A batch is a subset of the full training dataset used in a single forward/backward pass in the neural network. The dataset is split into batches to make the training process more computationally efficient and to stabilise gradient updates. 

A dataset size of 10,000 samples with a batch size of 32 equates to 10,000/32 = 313 batches to process.

##### How to we compute the dot product when dealing with multiple input samples?
If you try to derive the dot product of inputs and weights where the shapes are, for instance, both `(3,4)`, there will be an error that arises due to incompatible matrix dimensions for the dot product.

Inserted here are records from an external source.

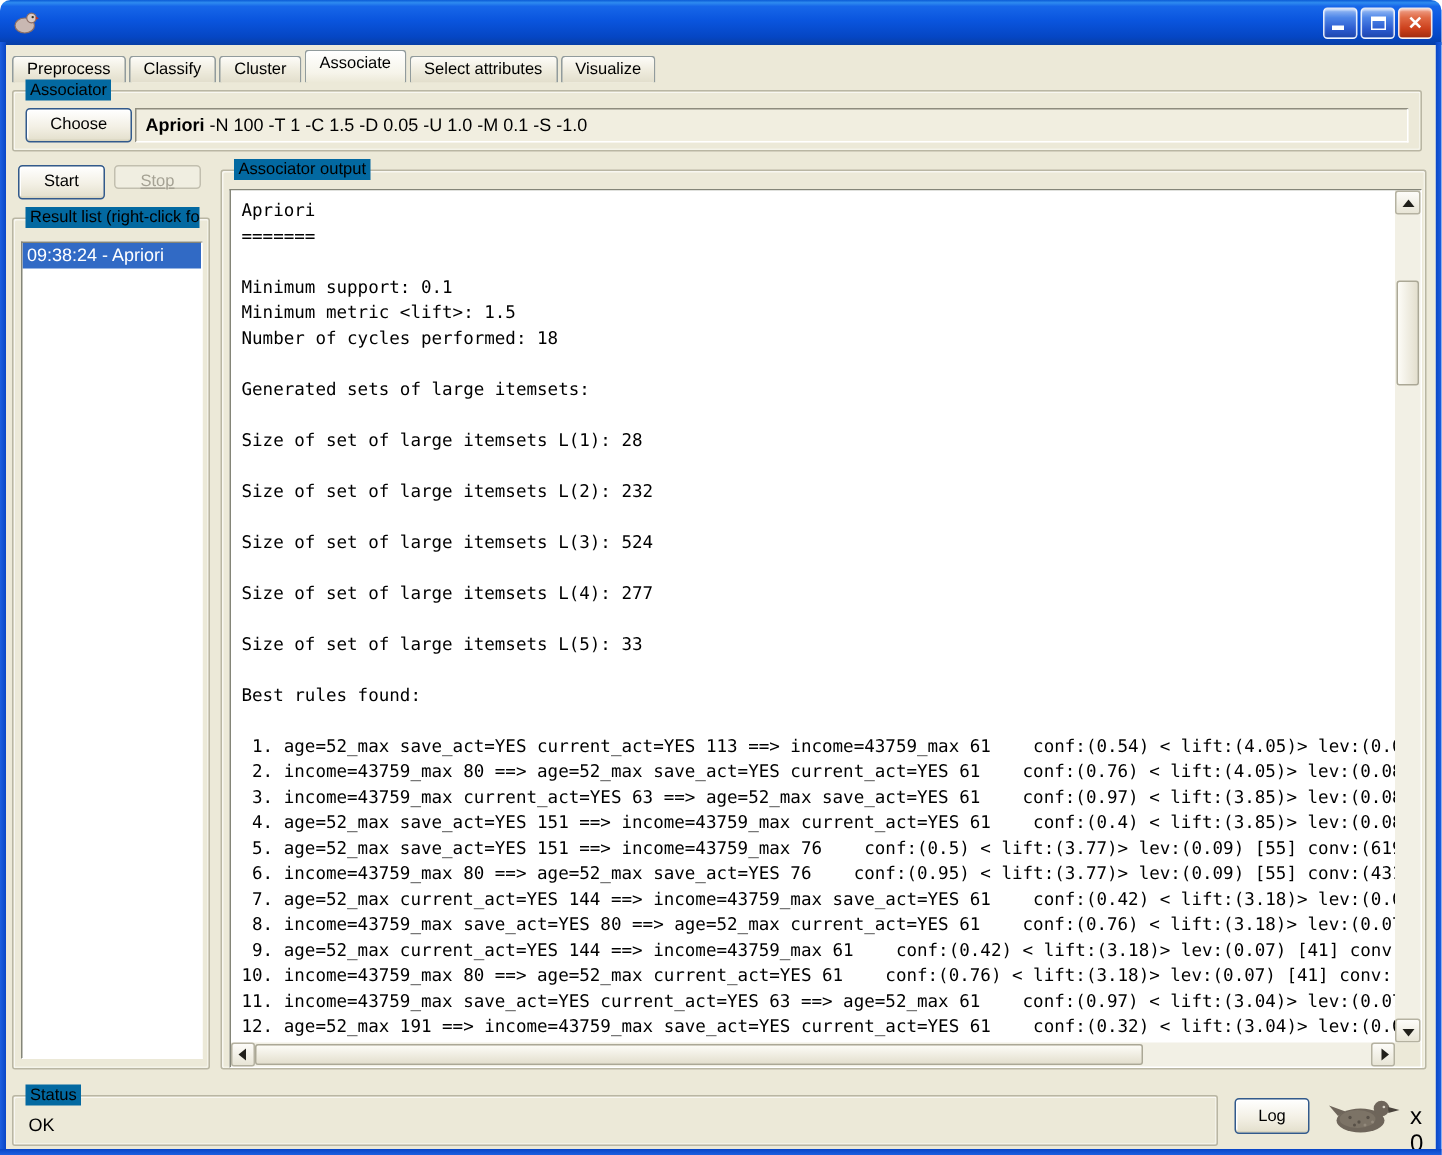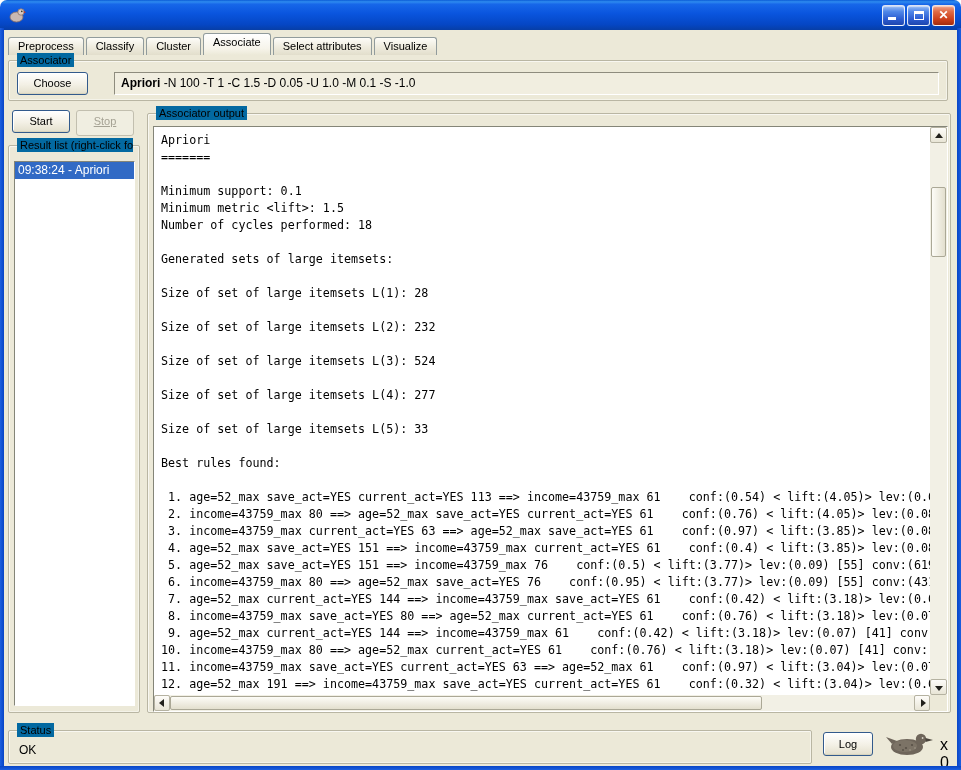--- a/index.html
+++ b/index.html
@@ -53,27 +53,27 @@
   .g-status { left:4px;  top:700px; width:804px; height:34px;padding-left:16px; }
 
   
   .btn { position:absolute; font-size:11px; color:#000; text-align:center;
     border:1px solid #325A8C; border-radius:3px;
     background:linear-gradient(180deg,#FFFFFF 0%,#F3F0E5 55%,#E3DFCC 100%);
     box-shadow:inset 0 -1px 0 #D8D4BE, inset 1px 1px 0 #fff; cursor:default; }
   .btn.disabled { color:#A5A294; border-color:#C2BFAF; background:#F0EEE1; box-shadow:none; }
   .btn-choose { left:8px; top:11px; width:71px; height:23px; line-height:21px; }
   .btn-start  { left:8px;  top:80px; width:58px; height:23px; line-height:21px; }
-  .btn-stop   { left:72px; top:80px; width:58px; height:26px; line-height:21px;text-decoration:underline; }
+  .btn-stop   { left:72px; top:80px; width:58px; height:16px; line-height:21px;text-decoration:underline; }
   .btn-log    { left:819px; top:702px; width:50px; height:24px; line-height:22px; }
 
   
   .scheme { position:absolute; left:81px; top:11px; right:8px; height:23px;
     border:1px solid; border-color:#8E8C7E #FFFFFF #FFFFFF #8E8C7E; background:#F1EEE0;
-    font-size:12px; line-height:21px; padding:0 6px; white-space:nowrap; overflow:hidden;margin-left:24px; }
+    font-size:12px; line-height:21px; padding:0 6px; white-space:nowrap; overflow:hidden; }
   .scheme .name { font-weight:bold; }
 
   
   .listbox { position:absolute; left:5px; top:15px; width:121px; bottom:6px; background:#fff;
     border:1px solid; border-color:#848578 #FFFFFF #FFFFFF #848578; overflow:hidden; }
   .list-item { height:17px; line-height:17px; font-size:12px; padding:0 3px; white-space:nowrap; }
   .list-item.selected { background:#316AC5; color:#fff; }
 
   
   .textarea { position:absolute; left:5px; top:12px; width:795px; height:586px; background:#fff;

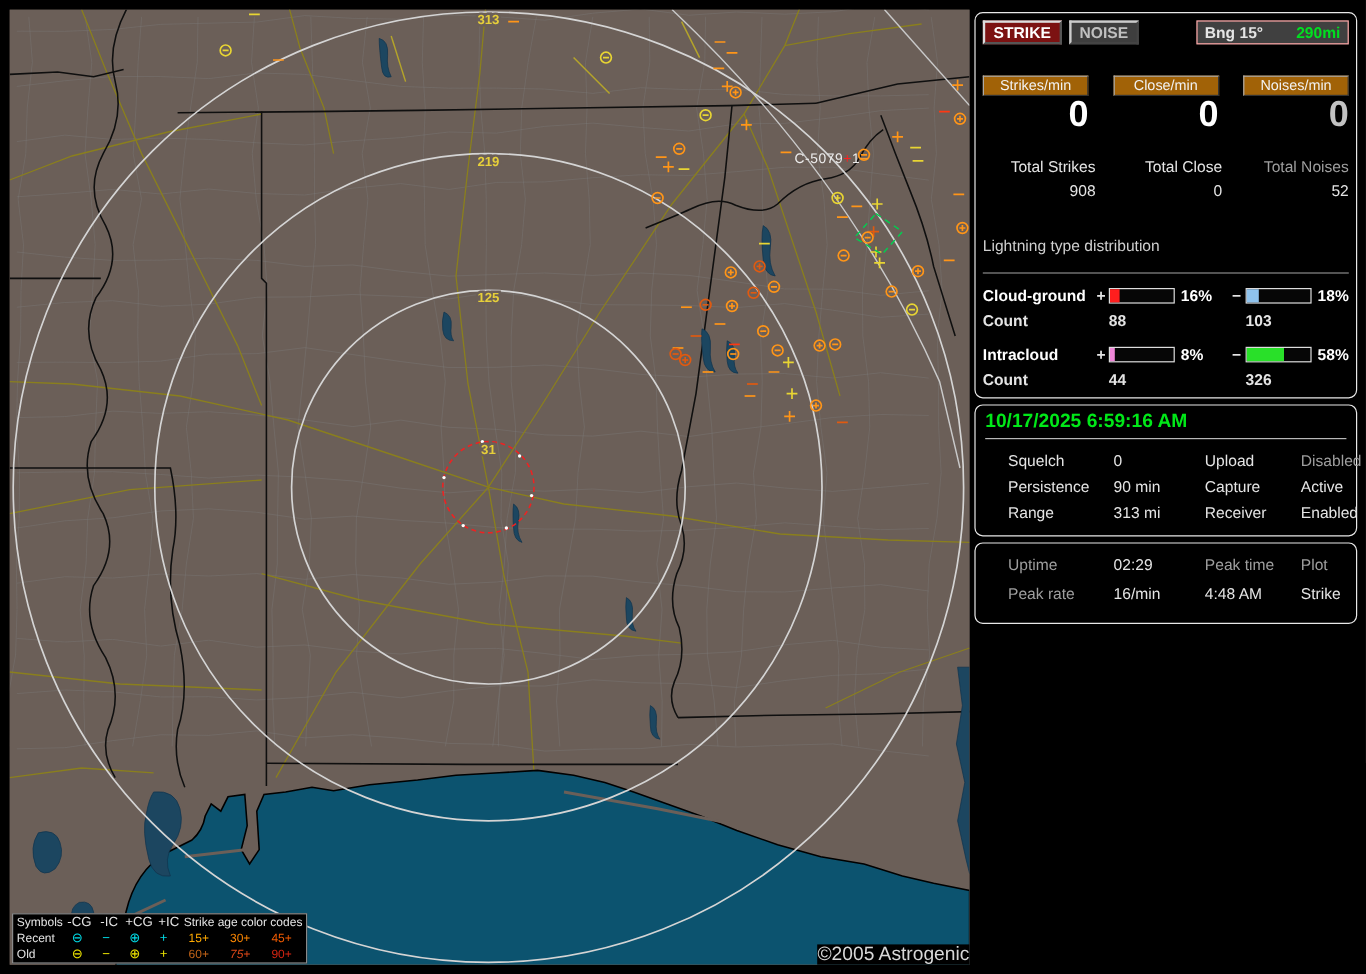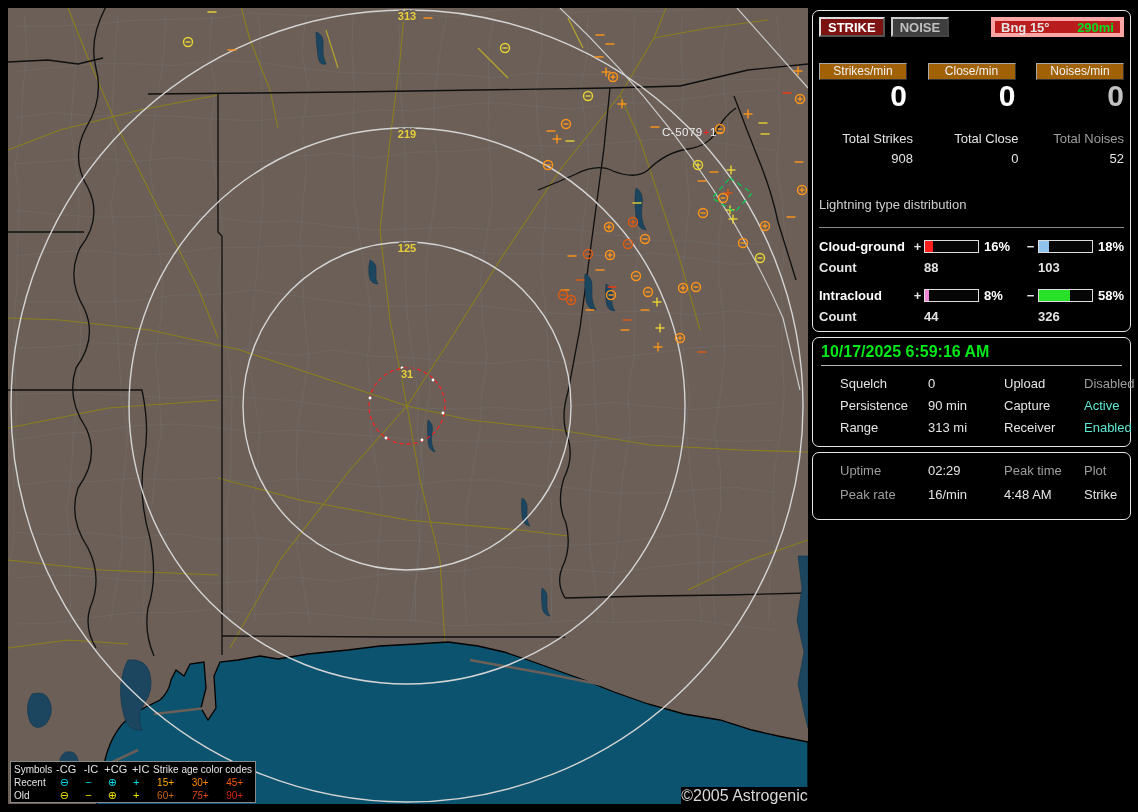--- a/index.html
+++ b/index.html
@@ -32,26 +32,26 @@
   .lg-age{width:36px;text-align:center;}
   #copyright{position:absolute;left:673px;top:779px;width:127px;height:17px;background:#000;
     color:#d8d8d8;font-size:16px;text-align:center;line-height:17px;}
   
   .box{position:absolute;left:812px;width:317px;background:#000;border:1px solid #e8e8e8;
     border-radius:7px;color:#e4e4e4;font-size:13px;}
   #box1{top:10px;height:320px;}
   #box2{top:337px;height:108px;}
   #box3{top:452px;height:66px;}
   .muted{color:#9e9e9e;}
-  .green{color:#5eead4;}
+  .green{color:#e5e5e5;}
   #btnrow{position:absolute;top:6px;left:6px;right:6px;height:20px;display:flex;align-items:stretch;}
   .btn{font:bold 13px "Liberation Sans","DejaVu Sans",sans-serif;padding:0 7px;cursor:pointer;}
   .btn.strike{background:#7c1212;color:#fff;border:2px solid;border-color:#ddd #555 #555 #ddd;margin-right:6px;}
   .btn.noise{background:#3e3e3e;color:#c0c0c0;border:2px solid;border-color:#ccc #444 #444 #ccc;}
-  #bngbar{margin-left:auto;width:113px;background:#b91c1c;border:4px solid #fca5a5;display:flex;
+  #bngbar{margin-left:auto;width:113px;background:#404040;border:1px solid #fca5a5;display:flex;
     justify-content:space-between;align-items:center;padding:0 6px;font-weight:bold;}
   #bngbar .mi{color:#00e020;}
   #rate-labels{position:absolute;top:52px;left:6px;right:6px;display:flex;justify-content:space-between;}
   .ratebtn{width:88px;height:17px;background:#a16207;border:1px solid;border-color:#aaa #333 #333 #aaa;
     color:#f2f2f2;font-size:12px;text-align:center;line-height:15px;box-sizing:border-box;}
   #rate-values{position:absolute;top:68px;left:6px;right:6px;display:flex;justify-content:space-between;
     font-weight:bold;font-size:30px;color:#fff;}
   #rate-values span{width:88px;text-align:right;}
   #rate-values span.muted{color:#c2c2c2;}
   #totals{position:absolute;top:120px;left:6px;right:6px;}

For `np.dot(A, B)` to work, `A.shape[1]` must equal `B.shape[0]`.

Therefore, the shape of the weights must be `(4,3)` if the shape of the inputs is `(3,4)`. In order to fix the shape of B we transpose the matrix B by switching its rows and columns using `.T` on an `np.array`.

In [None]:
import micropip
await micropip.install("numpy")

import numpy as np

inputs = [[1.0, 2.0, 3.0, 2.5],
			[2.0, 5.0, -1.0, 2.0],
			[-1.5, 2.7, 3.3, -0.8]] # MATRIX OF VECTORS

weights = [[0.2, 0.8, -0.5, 1.0],
			[0.5, -0.91, 0.26, -0.5],
			[-0.26, -0.27, 0.17, 0.87]] # MATRIX OF VECTORS

biases = [2, 3, 0.5] # VECTOR

# layer_outputs = the dot product of inputs and transpose of weights + biases
layer1_outputs = np.dot(inputs, np.array(weights).T) + biases
print(layer1_outputs)

##### The second layer

In [None]:
weights2 = [[0.1, -0.14, 0.5],
			[-0.5, 0.12, -0.33],
			[-0.44, 0.73, -0.13]]

biases2 = [-1, 2, -0.5]

layer2_outputs = np.dot(layer1_outputs, np.array(weights2).T) + biases2
print(layer2_outputs)


##### Converting the layers into an object
The standard name for the input data is `X`

In [None]:
X = [[1.0, 2.0, 3.0, 2.5],
	[2.0, 5.0, -1.0, 2.0],
	[-1.5, 2.7, 3.3, -0.8]]

np.random.seed(0)

class Layer_Dense:
	def __init__(self, n_inputs, n_neurons):
		self.weights = 0.10 * np.random.randn(n_inputs, n_neurons)
		self.biases = np.zeros((1, n_neurons))
	def forward(self, inputs):
		self.output = np.dot(inputs, self.weights) + self.biases

layer1 = Layer_Dense(4,5)
layer2 = Layer_Dense(5,2)

layer1.forward(X)
#print(f"Layer 1 Output: {layer1.output}")
layer2.forward(layer1.output)
print(f"Layer 2 Output: {layer2.output}")


##### Why are we multiplying the random weights by `0.10`?
The random weights are scaled by a factor of 0.10 in order to reduce their initial magnitude and prevents excessively large outputs early in training.
##### Why make biases `np.zeros((1, n_neurons))` where there are two sets of brackets?
Biases are shaped `(1, n_neurons)` so they can be added to a layer output shaped `(batch_size, n_neurons`. This ensures each neuron's bias is applied to every sample.
##### Why must the shape of `self.weights` in `Layer_Dense` be `(n_inputs, n_neurons)` and not the reverse?
This is the ensure the correct orientation required for matrix multiplication with the inputs array `X`.